Dear Burton Silverman,
I just googled you to see if you were still alive. I guess in the back of my head there’s always this myth that an artist’s paintings go up in value if they are dead . Do you think that’s true?
So other than my sincere wish to see if you, my favorite painter, were still alive, I wanted to know if anything had changed which might affect the value of your paintings. But I googled and not only do I see you are alive and well (congratulations on this) but I see that you have your email address on your website so I figured I’d write.
I own your “Study for Arch-Deluxe” :
I paid $20,000 for it in 1999 at Gallery Henoch. I know they ripped me off but I hope you got your cut and at the time I didn’t care anyway. It was a drop in the bucket. Three years later that would’ve been an overflowing bucket for me. I would’ve drowned in that bucket.
One time in 2002 I was going broke. I had maybe four months of life left. I called them to see if they could buy it back from me for $20,000. They told me they’d call me back but they never did. That would’ve bought me an extra 10 days before going broke but even ten days was a long time for me back then.
I would look at the people in your painting and I would feel so much worse than them. They had happy lives, it seemed to me at that time – drinking their coffee before going onto work. They had a mission. I had no mission. I had an empty hole in my brain that whistled when the wind blew through it.
I’m glad the gallery never called me back, though. Now the painting is hanging up directly to my right. I look at it every day as I work.
It’s so beautiful. So many times I’ve felt like the people in that painting. A Tuesday morning, rainy, a little bit of coffee before work, crowded in together at the ledge at the deli trying to read the latest gossip on page six of the New York Post. Everybody in each other’s personal space. The definition of personal space becomes infinitely narrow, touching without real touching, talking without real talking. Everyone staring into empty spaces inside of themselves, all in different directions.
Nobody really wants to be there. Who wants to work? Who wants to be outside in the rain? Who wants to be making love to each other so intimately in that disgusting deli with their burnt coffee, their yellow jackets, their green jackets, their silent reveries. I want the woman in the yellow jacket to have moments of happiness because maybe then there is hope for all of us. Do you know if she does? Can you tell me?
I like how we’re watching the people through the glass. We’re not in there with them. The viewer is on his or her way to work. The glass separates us from our comrades. Maybe we’ll join them. But its already too crowded for us. Maybe the next deli will have some room. But, for the moment, we’re being rained on. We’re cold. We need coffee to wake up. We’re even worse off than the people in the painting. We left the playfulness of our childhoods such a long time ago.
Your painting I have is titled “Study for Arch-Deluxe”. I used to be able to find the actual “Arch-Deluxe” on the Internet but now I can’t anymore. I guess things even disappear in the massive archaeological dig of the internet.

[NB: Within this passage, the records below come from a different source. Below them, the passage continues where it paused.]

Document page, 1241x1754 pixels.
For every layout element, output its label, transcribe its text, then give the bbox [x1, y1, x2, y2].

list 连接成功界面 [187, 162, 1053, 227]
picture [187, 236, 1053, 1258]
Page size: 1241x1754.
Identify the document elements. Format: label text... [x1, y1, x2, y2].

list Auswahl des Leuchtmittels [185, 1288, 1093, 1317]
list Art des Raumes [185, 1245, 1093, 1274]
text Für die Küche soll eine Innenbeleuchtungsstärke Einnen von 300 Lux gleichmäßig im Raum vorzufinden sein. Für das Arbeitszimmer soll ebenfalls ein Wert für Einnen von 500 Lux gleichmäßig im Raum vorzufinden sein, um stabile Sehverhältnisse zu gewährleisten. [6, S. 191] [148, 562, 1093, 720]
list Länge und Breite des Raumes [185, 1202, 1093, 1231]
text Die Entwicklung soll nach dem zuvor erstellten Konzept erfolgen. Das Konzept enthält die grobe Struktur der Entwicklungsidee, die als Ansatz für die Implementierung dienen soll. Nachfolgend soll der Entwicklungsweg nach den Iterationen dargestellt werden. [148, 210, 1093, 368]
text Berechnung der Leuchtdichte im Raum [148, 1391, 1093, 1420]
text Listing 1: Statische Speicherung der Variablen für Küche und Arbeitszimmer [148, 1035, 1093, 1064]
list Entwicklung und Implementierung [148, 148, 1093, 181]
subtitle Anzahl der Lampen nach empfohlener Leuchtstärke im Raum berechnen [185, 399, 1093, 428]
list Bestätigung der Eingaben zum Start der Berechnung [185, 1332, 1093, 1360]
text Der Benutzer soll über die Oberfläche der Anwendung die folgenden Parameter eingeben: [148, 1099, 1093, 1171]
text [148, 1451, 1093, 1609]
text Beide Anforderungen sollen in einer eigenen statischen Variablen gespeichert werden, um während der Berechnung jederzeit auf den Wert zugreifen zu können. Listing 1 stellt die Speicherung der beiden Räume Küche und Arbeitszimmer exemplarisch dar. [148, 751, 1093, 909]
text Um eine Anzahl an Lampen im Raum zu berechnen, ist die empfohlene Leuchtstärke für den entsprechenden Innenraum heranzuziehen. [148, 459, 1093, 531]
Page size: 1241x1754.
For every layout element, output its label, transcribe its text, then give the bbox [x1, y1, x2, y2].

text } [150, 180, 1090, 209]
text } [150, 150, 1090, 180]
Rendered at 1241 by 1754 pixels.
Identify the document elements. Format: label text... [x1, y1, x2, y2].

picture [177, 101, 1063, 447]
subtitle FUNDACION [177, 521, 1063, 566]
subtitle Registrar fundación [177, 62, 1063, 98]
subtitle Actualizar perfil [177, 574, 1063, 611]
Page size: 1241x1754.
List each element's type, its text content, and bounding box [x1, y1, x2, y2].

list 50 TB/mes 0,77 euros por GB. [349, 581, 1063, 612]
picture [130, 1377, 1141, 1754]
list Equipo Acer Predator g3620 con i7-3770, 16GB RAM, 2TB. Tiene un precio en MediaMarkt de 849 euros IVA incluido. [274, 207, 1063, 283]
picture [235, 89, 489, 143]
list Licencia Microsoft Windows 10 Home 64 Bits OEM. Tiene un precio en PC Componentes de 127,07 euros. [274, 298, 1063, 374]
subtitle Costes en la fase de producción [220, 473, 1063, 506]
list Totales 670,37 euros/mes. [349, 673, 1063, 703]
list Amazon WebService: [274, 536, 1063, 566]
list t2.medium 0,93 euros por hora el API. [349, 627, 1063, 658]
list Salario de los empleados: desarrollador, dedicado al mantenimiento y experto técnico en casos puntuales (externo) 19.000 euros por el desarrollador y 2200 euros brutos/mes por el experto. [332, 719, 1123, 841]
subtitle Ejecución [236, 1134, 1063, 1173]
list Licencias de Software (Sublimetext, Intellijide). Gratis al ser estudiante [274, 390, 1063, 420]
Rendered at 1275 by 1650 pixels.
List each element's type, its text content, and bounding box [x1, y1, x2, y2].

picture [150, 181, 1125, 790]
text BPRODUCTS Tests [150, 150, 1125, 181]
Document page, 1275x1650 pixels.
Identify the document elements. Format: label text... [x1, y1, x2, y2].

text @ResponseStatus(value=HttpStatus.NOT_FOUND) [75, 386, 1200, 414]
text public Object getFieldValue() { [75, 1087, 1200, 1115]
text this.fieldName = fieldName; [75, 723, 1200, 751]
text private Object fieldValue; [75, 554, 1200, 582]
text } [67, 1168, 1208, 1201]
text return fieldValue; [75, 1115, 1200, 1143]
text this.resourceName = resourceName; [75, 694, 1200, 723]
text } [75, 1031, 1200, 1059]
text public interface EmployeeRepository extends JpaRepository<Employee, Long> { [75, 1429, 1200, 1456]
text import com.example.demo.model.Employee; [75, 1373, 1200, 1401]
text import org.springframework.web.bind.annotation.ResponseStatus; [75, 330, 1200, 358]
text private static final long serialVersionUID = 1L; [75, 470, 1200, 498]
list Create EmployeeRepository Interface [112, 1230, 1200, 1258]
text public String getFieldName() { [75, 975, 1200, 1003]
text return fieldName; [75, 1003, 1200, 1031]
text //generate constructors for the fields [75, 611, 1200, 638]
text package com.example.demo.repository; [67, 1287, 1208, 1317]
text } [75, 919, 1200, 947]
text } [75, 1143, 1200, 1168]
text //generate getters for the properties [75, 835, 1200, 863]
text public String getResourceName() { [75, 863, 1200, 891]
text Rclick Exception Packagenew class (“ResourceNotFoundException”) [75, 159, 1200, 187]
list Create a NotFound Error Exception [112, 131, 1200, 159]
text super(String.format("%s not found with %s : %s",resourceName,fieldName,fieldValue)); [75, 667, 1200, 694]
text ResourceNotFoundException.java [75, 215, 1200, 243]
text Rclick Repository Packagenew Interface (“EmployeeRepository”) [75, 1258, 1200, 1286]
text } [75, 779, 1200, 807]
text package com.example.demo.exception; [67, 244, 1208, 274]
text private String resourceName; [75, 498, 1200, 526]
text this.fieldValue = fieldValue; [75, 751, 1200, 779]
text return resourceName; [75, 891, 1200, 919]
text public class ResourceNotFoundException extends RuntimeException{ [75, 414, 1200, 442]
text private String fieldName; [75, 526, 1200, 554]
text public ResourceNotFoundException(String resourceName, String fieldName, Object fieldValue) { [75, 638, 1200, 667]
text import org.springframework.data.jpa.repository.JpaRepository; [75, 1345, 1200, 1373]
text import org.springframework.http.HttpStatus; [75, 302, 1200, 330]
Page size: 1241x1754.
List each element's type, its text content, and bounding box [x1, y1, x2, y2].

A friend of mine is a painter that’s greatly inspired by you. She couldn’t believe I had a “Burton Silverman painting”. She did a painting of one of my daughters:
My daughter, Mollie, doesn’t like it because she’s not smiling. But heck, her parents had just gotten a divorce, she was switching schools, she was unsure of a lot of things at that time. Sometimes it’s hard to smile. Her hands are wrapped around her body as if she can’t let herself go or everything will spill out. I wish now I had been the one holding her instead of her feeling she had to hold herself.
In any case, I hope you live a very long life.
– James Altucher
Self-portrait of Burton Silverman:
Very early on in my life, I fell in love with the landscape of the human face, where all the emotional states of life are to be found, and the love affair has not faltered.